Author: Vincent Diepeveen
Date: 16:10:08 06/17/05
Go up one level in this thread
On June 17, 2005 at 01:52:45, Daniel Shawul wrote:
>On June 16, 2005 at 18:01:58, Vincent Diepeveen wrote:
>
>>On June 15, 2005 at 16:36:54, Eric Oldre wrote:
>>
>>Of course the more time you invest in debugging the better.
>>
>
>Hi
>i have tried to output the tree to disk,when i tried parallel
>tree searching using PV split method. Thread1 outputs to file1,and
>Thread2 to file2. But the output produced is unreadable.
>you might have already explanined how to do this, but i couldn't get it.
>best
>daniel
For parallel search what really debugged all my bugs is next :
at startup i allocate 1 big shared memory block which is a huge array of
integers. additional i have 1 global volatile lock in the shared memory.

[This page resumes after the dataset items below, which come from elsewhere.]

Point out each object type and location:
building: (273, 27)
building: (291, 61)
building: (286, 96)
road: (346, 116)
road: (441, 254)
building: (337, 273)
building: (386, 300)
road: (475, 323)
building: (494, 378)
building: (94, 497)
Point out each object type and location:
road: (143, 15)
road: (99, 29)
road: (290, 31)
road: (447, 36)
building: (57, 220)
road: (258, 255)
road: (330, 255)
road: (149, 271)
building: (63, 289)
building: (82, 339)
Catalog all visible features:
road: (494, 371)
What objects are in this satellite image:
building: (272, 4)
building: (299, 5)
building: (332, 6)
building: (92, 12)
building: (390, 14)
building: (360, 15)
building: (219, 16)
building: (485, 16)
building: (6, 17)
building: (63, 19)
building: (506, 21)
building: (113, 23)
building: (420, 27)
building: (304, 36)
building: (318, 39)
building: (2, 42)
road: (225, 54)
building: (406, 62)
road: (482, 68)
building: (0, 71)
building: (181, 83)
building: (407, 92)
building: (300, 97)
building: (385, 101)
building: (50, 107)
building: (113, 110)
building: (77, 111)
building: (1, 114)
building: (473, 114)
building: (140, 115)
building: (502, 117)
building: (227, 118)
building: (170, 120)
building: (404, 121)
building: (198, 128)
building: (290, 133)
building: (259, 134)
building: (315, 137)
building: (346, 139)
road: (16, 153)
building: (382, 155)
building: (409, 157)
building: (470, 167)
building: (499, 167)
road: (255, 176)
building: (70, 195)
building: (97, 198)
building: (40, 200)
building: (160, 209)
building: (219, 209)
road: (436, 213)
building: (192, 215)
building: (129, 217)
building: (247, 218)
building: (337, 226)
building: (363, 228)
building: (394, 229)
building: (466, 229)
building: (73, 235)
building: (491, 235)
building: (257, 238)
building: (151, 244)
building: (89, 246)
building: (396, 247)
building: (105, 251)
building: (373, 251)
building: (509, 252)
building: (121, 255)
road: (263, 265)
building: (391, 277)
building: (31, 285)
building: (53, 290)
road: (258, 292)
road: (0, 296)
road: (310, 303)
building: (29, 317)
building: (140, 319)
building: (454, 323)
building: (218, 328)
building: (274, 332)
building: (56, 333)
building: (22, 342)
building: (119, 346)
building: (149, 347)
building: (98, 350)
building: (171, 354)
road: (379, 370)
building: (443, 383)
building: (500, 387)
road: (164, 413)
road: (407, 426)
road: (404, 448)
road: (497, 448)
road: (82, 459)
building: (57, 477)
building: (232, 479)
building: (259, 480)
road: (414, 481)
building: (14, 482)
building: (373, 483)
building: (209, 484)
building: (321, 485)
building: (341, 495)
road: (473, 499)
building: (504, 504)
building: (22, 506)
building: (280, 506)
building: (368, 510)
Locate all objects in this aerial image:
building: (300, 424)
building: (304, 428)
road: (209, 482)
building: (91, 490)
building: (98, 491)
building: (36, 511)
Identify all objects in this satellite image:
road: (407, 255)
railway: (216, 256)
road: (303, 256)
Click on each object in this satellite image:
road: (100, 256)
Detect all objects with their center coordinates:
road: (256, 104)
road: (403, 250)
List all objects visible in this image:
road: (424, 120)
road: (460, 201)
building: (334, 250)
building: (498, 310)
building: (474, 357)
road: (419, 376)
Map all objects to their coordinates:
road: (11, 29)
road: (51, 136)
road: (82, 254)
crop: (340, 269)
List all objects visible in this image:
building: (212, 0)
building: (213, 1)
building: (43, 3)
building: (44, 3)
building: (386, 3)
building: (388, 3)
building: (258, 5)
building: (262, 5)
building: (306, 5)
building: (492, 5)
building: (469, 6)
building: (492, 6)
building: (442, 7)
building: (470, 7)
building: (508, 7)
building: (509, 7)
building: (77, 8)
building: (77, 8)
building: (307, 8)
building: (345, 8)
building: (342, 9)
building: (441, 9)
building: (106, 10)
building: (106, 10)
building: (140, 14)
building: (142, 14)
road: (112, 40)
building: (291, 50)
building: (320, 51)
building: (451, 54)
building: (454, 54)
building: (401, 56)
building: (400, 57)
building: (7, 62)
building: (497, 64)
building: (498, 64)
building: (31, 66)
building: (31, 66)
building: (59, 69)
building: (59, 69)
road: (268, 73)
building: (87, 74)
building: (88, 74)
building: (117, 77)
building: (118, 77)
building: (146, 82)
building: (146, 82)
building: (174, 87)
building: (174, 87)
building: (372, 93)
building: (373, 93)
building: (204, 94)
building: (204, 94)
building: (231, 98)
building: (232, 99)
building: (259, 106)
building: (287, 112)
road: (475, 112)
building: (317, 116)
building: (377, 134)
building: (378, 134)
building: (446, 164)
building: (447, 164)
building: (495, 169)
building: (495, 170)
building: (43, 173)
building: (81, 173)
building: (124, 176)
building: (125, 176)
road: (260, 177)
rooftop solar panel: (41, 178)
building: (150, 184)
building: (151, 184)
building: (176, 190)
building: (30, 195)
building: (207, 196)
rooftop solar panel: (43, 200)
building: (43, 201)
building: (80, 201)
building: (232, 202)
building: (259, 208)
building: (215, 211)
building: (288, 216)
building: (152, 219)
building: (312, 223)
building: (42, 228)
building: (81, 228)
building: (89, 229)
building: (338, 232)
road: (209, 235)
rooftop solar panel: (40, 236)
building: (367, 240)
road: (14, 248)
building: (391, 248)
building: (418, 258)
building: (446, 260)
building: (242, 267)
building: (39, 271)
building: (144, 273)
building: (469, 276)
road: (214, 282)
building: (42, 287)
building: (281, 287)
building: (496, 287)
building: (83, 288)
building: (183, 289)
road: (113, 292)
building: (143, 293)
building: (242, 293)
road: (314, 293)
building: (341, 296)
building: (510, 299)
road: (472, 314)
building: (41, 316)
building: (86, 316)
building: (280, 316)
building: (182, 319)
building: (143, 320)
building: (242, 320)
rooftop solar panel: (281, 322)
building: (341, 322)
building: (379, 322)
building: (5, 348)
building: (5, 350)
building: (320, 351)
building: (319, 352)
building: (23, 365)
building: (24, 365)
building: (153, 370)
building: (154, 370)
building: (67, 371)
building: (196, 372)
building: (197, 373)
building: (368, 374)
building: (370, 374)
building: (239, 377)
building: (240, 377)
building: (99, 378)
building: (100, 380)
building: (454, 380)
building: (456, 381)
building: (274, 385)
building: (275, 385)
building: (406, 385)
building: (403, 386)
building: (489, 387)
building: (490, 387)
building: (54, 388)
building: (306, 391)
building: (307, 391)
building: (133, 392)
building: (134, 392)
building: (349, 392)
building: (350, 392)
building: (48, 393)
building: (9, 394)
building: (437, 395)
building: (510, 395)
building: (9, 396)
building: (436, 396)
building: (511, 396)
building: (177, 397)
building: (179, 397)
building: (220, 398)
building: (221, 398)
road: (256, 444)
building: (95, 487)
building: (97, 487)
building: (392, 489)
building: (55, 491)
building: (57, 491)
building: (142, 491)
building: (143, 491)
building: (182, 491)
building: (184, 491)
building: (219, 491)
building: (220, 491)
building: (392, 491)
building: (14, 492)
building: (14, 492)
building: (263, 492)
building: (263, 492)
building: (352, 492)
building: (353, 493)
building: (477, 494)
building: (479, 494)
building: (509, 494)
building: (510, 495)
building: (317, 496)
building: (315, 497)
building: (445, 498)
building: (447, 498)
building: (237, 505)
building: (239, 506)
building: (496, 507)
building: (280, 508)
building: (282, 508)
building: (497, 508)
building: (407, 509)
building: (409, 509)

each processor is doing next in search. If they hit at a line that writes debug
info, then i'm doing basically this :
In the code you will find for example this :
#if DEBUGNODESVERBOSE
dverb_info[0] = (int)rb->idnumber;
dverb_info[1] = rb->alfa;
dverb_info[2] = rb->beta;
dverb_info[3] = rb->ply; // depthleft
DVERB(4,dverb_abigetblock);
#endif
Now the function DVERB is doing this :
void DVERB(int ninfo,int dverbflag) {
int header,i;
/* header byte:
* 32 bits waarvan:
* 1 sign (unused)
* 17 laatste debugsmp punt (indien aanwezig)
* 10 verbosepoint: dverb_...
* 4 processornummer (max 0..15)
*/
//printf("locking dverb ninfo=%i flag=%i\n",ninfo,dverbflag);
Lock(tree->lock_dva);
header = 0;
//#endif
header |= (dverbflag<<4)|ProcessNumber;
dva[tree->dva_count++] = header;
i = 0;
while( i < ninfo ) {
dva[tree->dva_count++] = dverb_info[i];
i++;
}
if( tree->dva_count >= DVASIZE-64 ) {
int tdr;
printf("het probleem is duidelijk!\n");
tdr = tree->dva_rond+1;
// printf("Passed DVASIZE (%i bytes) already %i
times!\n",sizeof(int)*tree->dva_count,tdr);
if( nprocesses == 1 && false ) {
//printf("gonna save it now\n");
Unlock(tree->lock_dva);
SMPdebugSAVE();
InitVerbose();
Lock(tree->lock_dva);
}
else {
int m,move;
//mprint("processes = %i rounds = %i\n",tree->nprocesses,tdr);
InitVerbose();
/* nu vastleggen het volgende: de zetstack van de verschillende processors
*/
dva[tree->dva_count++] = (dverb_movestacks<<4);
for( i = 0; i < nprocesses; i++ ) {
dva[tree->dva_count++] = 5;
m = 0;
//mprint("stored line in DVA: %i ... ",tree->movesmadeindex[i]);
while( m < 5 ) {
move = m;
mprint("%s%s ",M2A[(move>>6)&63],M2A[move&63]);
dva[tree->dva_count++] = move;
m++;
}
//mprint("\n");
}
}
tree->dva_rond = tdr;
}
Unlock(tree->lock_dva);
}
So basically lock, store the search info as integers in the array and unlock.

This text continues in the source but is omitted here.